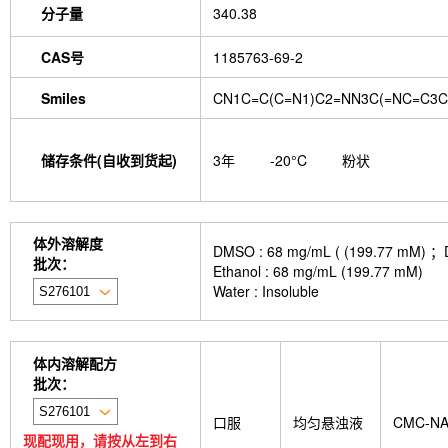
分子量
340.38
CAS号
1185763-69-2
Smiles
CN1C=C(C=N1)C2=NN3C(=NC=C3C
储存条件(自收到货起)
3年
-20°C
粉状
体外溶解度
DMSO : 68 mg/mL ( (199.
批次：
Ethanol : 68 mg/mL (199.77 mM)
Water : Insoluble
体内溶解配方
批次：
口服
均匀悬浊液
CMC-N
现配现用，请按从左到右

+++

## What you are asked to do
The listing above is to be retyped exactly, with all pictures left out.

## Exercise result
分子量
340.38
CAS号
1185763-69-2
Smiles
CN1C=C(C=N1)C2=NN3C(=NC=C3C
储存条件(自收到货起)
3年
-20°C
粉状
体外溶解度
DMSO : 68 mg/mL ( (199.
批次：
Ethanol : 68 mg/mL (199.77 mM)
Water : Insoluble
体内溶解配方
批次：
口服
均匀悬浊液
CMC-N
现配现用，请按从左到右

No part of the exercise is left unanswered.